Schwimmen

Wahrscheinlich besteht der Wunsch, fliegen zu können, seit es Menschen gibt. Etwas konkreter wurde es dann aber mit Leonardo da Vinci, als dieser ebenfalls den Traum vom Fliegen hatte. Bereits 1483 beobachtete er die Vögel und versuchte, ihnen nachzuempfinden und bastelte immer wieder an Flughilfen. Leider war es ihm nicht vergönnt, wie ein Vogel durch die Lüfte zu fliegen.

Spätestens seit Karlsson auf dem Dach wollte ich natürlich als Kind auch sehr gerne schwerelos durch die Lüfte gleiten. Aber zu dieser Zeit ist man noch nicht mal in ein Flugzeug gestiegen. Man hat seine Urlaube per Auto mit den Eltern verbracht. Fliegen war für die meisten unerschwinglich.

**Aufgeführte Einträge**
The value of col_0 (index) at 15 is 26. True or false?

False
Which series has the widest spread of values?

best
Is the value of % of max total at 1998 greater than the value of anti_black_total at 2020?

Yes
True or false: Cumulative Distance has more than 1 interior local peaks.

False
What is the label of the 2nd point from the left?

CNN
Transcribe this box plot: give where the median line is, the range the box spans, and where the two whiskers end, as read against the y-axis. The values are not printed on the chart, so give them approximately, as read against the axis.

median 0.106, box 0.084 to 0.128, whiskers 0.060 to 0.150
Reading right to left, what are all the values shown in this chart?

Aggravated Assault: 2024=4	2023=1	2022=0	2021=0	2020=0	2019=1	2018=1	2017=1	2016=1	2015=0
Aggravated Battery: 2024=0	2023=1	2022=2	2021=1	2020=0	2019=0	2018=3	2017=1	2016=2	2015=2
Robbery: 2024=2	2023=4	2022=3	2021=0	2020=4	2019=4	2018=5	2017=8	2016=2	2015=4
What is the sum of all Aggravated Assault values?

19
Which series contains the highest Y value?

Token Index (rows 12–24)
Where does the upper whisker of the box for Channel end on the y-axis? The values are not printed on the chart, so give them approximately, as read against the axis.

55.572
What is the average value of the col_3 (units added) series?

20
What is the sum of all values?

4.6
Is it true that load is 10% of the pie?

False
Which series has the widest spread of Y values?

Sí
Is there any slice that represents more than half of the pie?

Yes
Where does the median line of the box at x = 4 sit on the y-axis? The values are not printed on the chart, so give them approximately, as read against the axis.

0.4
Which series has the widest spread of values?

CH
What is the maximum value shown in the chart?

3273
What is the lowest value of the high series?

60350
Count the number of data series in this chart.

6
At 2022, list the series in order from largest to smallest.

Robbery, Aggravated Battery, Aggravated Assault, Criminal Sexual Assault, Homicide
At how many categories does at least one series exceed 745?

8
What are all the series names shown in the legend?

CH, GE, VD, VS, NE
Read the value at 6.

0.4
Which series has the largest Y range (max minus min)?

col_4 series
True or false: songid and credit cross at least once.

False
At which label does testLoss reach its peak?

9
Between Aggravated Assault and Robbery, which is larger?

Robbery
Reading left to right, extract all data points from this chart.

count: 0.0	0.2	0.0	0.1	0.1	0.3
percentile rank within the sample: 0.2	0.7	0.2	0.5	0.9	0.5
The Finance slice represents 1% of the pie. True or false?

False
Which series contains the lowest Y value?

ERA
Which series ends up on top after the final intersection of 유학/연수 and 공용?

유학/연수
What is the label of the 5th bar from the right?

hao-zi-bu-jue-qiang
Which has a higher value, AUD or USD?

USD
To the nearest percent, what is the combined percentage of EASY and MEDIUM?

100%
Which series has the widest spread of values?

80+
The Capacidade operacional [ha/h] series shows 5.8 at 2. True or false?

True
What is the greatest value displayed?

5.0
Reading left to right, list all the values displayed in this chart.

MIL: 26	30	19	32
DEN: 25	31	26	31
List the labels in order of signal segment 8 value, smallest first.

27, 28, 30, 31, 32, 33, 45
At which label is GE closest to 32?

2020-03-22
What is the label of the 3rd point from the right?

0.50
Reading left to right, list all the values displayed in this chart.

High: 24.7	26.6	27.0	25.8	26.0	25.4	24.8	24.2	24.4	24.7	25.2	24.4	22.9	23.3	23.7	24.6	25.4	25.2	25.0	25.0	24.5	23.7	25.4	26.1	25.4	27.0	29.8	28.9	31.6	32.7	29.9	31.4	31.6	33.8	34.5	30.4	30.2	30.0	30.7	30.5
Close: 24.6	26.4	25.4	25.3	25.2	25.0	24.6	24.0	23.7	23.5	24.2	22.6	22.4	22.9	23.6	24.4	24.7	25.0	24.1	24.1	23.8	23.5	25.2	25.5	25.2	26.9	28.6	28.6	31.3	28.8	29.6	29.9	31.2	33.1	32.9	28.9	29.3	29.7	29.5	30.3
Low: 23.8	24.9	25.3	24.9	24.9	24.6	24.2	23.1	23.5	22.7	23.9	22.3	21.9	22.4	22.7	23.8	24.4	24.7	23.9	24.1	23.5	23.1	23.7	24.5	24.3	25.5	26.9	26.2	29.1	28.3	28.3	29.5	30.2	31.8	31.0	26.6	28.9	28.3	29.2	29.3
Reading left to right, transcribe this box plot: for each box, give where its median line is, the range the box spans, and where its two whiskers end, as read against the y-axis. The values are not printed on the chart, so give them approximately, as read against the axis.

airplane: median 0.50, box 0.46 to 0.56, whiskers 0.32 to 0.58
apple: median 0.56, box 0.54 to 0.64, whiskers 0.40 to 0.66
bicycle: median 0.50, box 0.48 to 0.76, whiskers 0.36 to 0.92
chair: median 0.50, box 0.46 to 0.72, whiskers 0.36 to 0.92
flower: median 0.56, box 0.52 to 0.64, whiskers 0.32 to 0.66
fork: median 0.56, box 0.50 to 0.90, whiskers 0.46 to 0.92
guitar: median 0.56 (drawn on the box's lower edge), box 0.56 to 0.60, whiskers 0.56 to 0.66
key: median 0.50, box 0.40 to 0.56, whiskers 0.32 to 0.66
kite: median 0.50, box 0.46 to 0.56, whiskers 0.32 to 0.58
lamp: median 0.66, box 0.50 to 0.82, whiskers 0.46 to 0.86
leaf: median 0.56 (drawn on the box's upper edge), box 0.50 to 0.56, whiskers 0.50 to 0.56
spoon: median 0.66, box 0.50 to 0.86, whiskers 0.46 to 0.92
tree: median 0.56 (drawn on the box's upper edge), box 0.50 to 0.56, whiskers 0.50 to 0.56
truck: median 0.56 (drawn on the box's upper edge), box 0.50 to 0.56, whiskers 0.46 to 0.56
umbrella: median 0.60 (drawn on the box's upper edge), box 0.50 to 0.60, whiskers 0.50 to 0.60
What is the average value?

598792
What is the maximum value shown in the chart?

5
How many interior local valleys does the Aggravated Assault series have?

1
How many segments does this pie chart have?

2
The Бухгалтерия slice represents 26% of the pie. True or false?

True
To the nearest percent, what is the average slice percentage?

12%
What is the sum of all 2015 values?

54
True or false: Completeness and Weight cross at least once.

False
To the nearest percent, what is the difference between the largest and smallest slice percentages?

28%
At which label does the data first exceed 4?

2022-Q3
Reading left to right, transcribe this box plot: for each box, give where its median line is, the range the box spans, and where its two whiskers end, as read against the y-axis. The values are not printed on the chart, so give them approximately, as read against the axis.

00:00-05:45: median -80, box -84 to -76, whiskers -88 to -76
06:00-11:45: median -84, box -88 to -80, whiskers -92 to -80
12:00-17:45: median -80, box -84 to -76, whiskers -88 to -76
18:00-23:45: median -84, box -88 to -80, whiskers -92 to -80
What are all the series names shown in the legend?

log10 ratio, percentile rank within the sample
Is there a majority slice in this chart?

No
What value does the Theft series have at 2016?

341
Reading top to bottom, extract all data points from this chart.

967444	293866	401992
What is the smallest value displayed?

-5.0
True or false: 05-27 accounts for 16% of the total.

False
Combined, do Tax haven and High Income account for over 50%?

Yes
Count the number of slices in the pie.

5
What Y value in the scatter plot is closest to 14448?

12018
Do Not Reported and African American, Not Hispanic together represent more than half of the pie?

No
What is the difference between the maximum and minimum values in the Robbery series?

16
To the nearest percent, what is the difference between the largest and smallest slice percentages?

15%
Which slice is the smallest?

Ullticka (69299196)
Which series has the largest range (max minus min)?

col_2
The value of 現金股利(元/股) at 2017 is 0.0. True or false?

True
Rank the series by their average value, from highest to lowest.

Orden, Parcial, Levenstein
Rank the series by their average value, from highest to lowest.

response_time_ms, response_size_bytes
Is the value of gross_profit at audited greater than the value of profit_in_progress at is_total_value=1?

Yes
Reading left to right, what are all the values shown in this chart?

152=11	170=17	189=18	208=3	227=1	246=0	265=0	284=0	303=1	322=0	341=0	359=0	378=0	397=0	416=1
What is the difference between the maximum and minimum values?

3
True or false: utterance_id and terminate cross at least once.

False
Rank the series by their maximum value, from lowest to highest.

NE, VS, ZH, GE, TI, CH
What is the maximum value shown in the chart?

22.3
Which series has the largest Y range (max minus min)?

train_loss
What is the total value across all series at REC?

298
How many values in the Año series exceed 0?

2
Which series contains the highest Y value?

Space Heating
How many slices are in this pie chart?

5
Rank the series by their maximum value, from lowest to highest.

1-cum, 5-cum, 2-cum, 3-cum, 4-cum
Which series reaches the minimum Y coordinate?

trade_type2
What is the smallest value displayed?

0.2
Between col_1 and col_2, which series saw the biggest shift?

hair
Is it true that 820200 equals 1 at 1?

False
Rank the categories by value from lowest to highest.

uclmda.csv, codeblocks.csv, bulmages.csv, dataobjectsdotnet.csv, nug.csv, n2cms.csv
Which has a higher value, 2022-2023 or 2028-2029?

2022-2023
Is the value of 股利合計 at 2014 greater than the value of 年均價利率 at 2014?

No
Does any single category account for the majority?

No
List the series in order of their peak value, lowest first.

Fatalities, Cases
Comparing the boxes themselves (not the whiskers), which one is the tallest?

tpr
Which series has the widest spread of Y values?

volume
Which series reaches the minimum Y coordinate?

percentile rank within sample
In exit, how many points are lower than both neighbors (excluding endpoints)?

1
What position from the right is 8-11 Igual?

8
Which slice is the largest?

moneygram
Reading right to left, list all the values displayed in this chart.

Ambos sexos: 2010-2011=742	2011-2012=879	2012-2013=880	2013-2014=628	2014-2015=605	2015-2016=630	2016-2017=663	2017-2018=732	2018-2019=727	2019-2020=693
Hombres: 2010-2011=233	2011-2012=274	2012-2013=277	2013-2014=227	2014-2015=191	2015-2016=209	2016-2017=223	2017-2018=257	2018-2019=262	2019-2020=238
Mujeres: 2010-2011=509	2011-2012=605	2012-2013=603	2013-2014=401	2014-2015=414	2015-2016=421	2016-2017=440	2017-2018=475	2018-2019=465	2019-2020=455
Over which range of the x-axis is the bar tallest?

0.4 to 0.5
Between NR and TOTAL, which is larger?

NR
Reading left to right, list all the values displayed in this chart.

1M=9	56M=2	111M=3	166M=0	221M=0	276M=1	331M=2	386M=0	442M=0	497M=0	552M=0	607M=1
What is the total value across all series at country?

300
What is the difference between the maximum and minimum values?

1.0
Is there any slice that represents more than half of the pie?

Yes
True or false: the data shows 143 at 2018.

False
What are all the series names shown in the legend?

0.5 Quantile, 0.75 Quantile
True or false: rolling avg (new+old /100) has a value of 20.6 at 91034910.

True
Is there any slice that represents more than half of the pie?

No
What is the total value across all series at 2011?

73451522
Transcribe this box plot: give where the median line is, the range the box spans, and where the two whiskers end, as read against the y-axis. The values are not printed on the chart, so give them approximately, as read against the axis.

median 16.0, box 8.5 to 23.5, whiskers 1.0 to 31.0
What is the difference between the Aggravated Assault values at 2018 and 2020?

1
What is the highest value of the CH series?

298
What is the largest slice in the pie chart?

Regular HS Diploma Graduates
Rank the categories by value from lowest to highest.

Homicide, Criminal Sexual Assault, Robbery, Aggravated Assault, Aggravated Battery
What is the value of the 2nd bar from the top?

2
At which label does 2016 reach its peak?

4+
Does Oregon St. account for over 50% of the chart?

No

**Zu bearbeitende Aufgaben**
1. Übersetzen Sie den Satz „Leider war es ihm nicht vergönnt, wie ein Vogel durch die Lüfte zu fliegen.“ aus dem Auszug ins Englische.
2. Welche Begründung nennt der Auszug dafür, dass man in der beschriebenen Kindheitszeit noch nicht einmal in ein Flugzeug stieg?
3. Schreiben Sie den Abschnitt des Auszugs wortgetreu nieder, der mit den Worten „Wahrscheinlich besteht der“ beginnt und mit „die meisten unerschwinglich.“ endet.
Die Einträge sind eigenständiges Material ohne Bezug zum Auszug.

**Lösungen**
1. Unfortunately, he was not granted the chance to fly through the air like a bird.

2. Fliegen war für die meisten unerschwinglich. Stattdessen verbrachte man die Urlaube mit den Eltern und reiste per Auto.

3.
Wahrscheinlich besteht der Wunsch, fliegen zu können, seit es Menschen gibt. Etwas konkreter wurde es dann aber mit Leonardo da Vinci, als dieser ebenfalls den Traum vom Fliegen hatte. Bereits 1483 beobachtete er die Vögel und versuchte, ihnen nachzuempfinden und bastelte immer wieder an Flughilfen. Leider war es ihm nicht vergönnt, wie ein Vogel durch die Lüfte zu fliegen.

Spätestens seit Karlsson auf dem Dach wollte ich natürlich als Kind auch sehr gerne schwerelos durch die Lüfte gleiten. Aber zu dieser Zeit ist man noch nicht mal in ein Flugzeug gestiegen. Man hat seine Urlaube per Auto mit den Eltern verbracht. Fliegen war für die meisten unerschwinglich.